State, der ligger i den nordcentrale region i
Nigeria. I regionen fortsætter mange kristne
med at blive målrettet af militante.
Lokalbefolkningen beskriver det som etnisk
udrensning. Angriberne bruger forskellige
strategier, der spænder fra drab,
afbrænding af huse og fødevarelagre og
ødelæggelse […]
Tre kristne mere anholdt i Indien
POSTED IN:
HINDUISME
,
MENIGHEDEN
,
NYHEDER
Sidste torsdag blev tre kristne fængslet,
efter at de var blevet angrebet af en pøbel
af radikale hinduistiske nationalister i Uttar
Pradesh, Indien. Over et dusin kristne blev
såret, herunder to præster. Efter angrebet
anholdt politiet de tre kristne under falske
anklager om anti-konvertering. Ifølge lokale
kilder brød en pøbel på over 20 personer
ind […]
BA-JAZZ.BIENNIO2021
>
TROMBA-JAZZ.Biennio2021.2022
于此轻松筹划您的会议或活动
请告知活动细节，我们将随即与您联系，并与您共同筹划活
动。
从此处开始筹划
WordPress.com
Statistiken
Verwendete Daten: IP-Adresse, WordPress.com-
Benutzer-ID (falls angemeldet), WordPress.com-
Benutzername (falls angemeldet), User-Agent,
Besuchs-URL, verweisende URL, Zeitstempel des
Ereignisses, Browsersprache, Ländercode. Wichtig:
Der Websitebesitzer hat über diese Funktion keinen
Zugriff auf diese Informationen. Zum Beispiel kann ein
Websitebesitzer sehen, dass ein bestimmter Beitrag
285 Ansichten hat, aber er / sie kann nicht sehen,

-- -- --

Exercise brief: Which of the lines in the material above contain "kann"? Copy each one out.

Response to this task:
Zugriff auf diese Informationen. Zum Beispiel kann ein
285 Ansichten hat, aber er / sie kann nicht sehen,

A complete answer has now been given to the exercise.